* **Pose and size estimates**

=-=-=

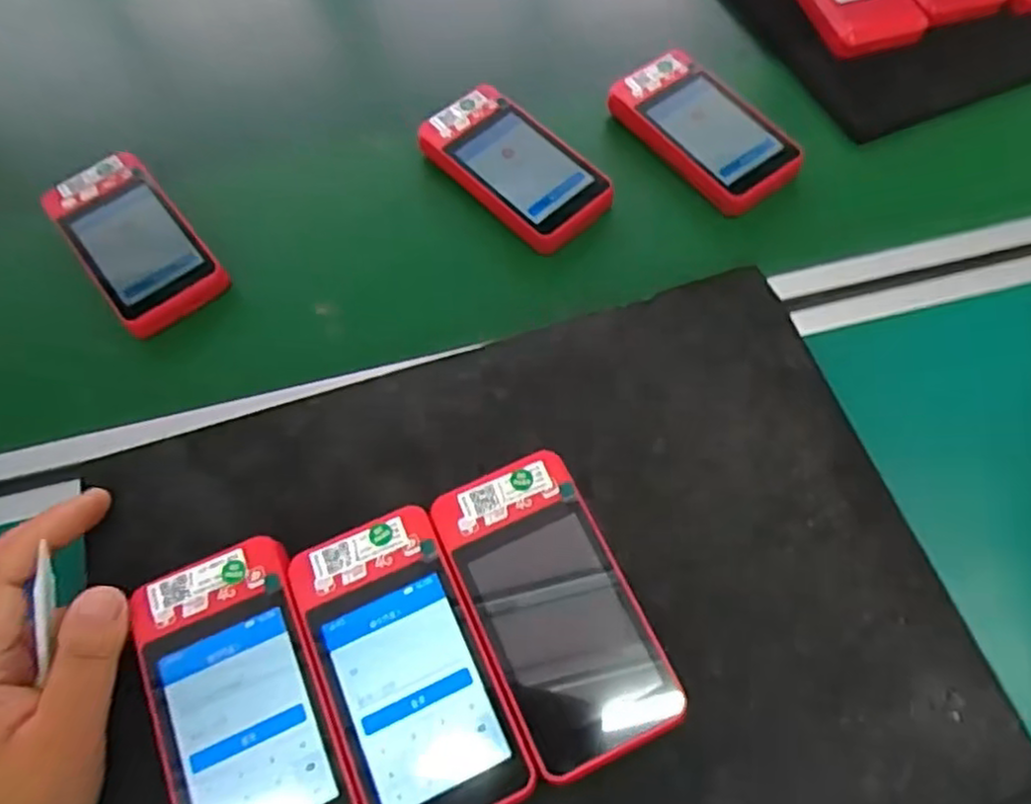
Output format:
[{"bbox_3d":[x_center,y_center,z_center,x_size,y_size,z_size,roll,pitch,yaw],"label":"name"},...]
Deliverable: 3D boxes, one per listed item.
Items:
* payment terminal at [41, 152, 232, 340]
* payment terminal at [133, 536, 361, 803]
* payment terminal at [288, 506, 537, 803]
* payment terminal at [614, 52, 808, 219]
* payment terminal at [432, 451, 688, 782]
[{"bbox_3d":[-0.232,-0.099,0.437,0.061,0.024,0.120,-38,69,-14],"label":"payment terminal"},{"bbox_3d":[-0.104,0.116,0.279,0.061,0.017,0.118,-22,66,-8],"label":"payment terminal"},{"bbox_3d":[-0.043,0.105,0.283,0.061,0.015,0.118,-24,67,-9],"label":"payment terminal"},{"bbox_3d":[0.119,-0.172,0.454,0.064,0.016,0.119,-35,69,-13],"label":"payment terminal"},{"bbox_3d":[0.015,0.082,0.293,0.060,0.016,0.117,-24,67,-9],"label":"payment terminal"}]

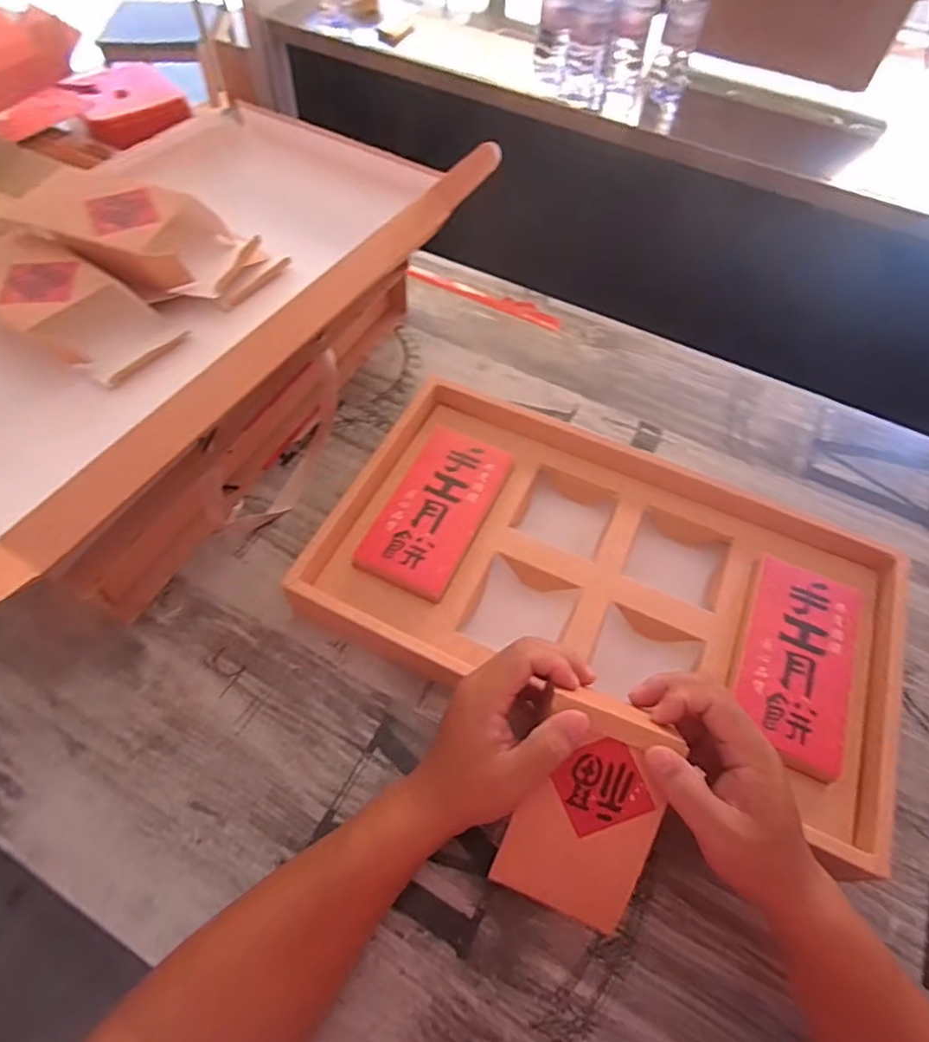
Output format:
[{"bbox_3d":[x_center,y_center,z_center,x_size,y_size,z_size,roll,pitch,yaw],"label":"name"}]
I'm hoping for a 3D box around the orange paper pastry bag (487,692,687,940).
[{"bbox_3d":[0.078,0.179,0.369,0.084,0.008,0.136,18,94,5],"label":"orange paper pastry bag"}]

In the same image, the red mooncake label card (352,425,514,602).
[{"bbox_3d":[-0.025,-0.014,0.543,0.087,0.011,0.170,23,59,11],"label":"red mooncake label card"}]

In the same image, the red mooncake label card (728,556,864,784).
[{"bbox_3d":[0.269,0.109,0.475,0.089,0.009,0.169,24,60,11],"label":"red mooncake label card"}]

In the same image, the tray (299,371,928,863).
[{"bbox_3d":[0.121,0.054,0.529,0.467,0.062,0.272,23,59,11],"label":"tray"}]

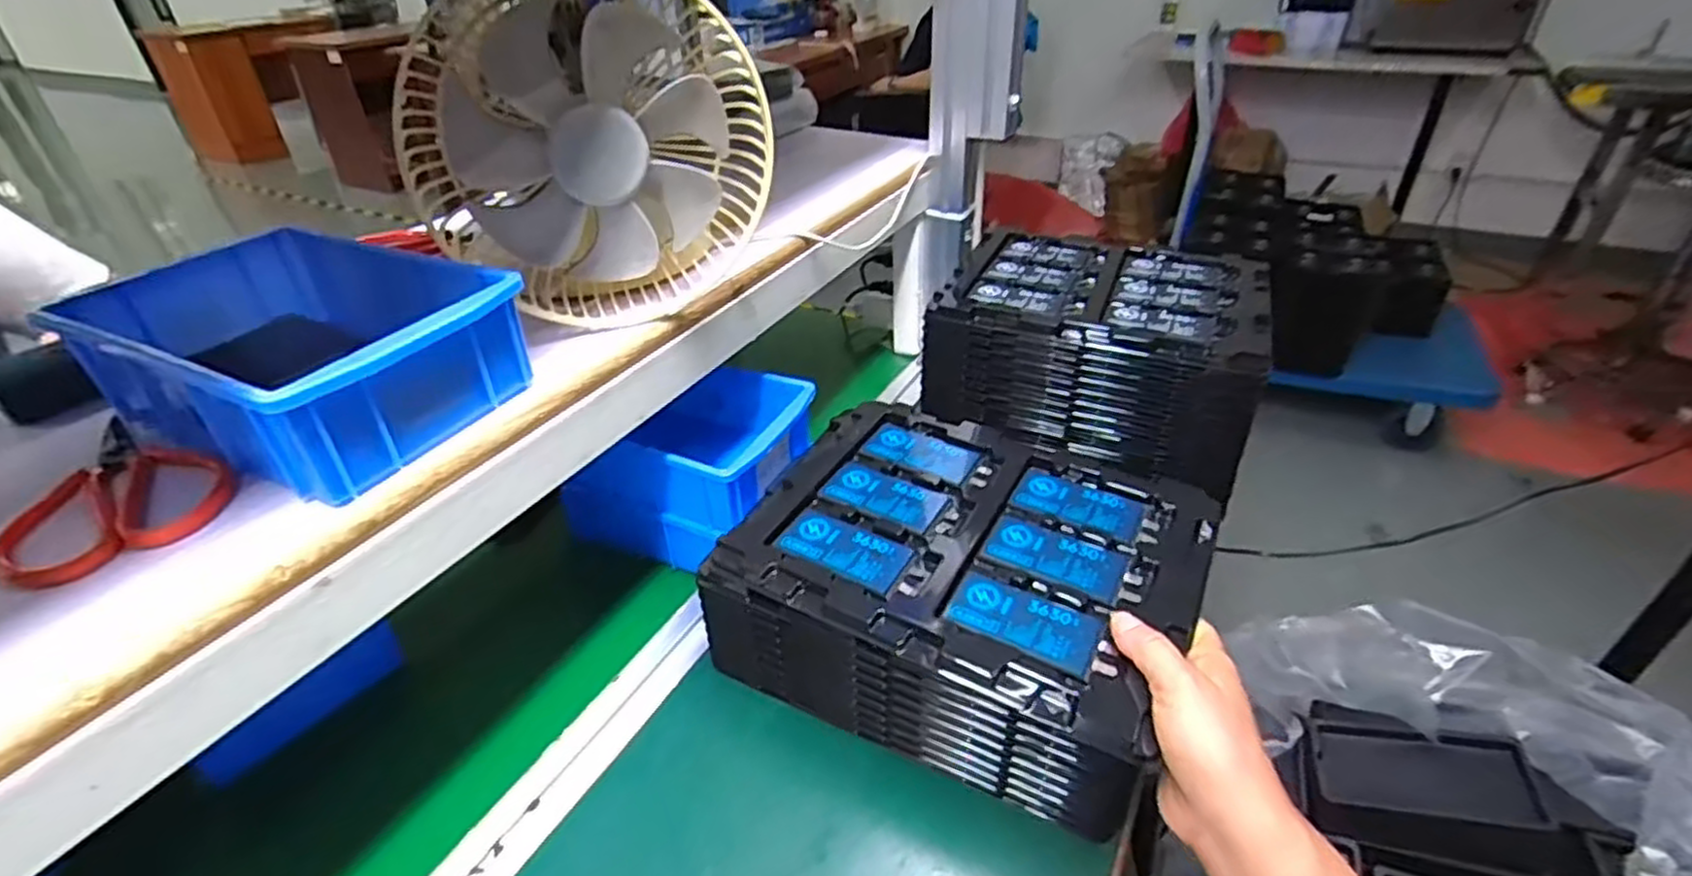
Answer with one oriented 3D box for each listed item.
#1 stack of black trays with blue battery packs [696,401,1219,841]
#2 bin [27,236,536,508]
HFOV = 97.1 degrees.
[{"bbox_3d":[0.080,0.097,0.512,0.273,0.103,0.217,14,39,23],"label":"stack of black trays with blue battery packs"},{"bbox_3d":[-0.277,-0.045,0.385,0.193,0.062,0.126,13,39,21],"label":"bin"}]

=-=-=

* **Activity**
Every line that contains the string "roll" should be returned from the data.

* **Answer to this exercise**
[{"bbox_3d":[x_center,y_center,z_center,x_size,y_size,z_size,roll,pitch,yaw],"label":"name"},...]
[{"bbox_3d":[x_center,y_center,z_center,x_size,y_size,z_size,roll,pitch,yaw],"label":"name"}]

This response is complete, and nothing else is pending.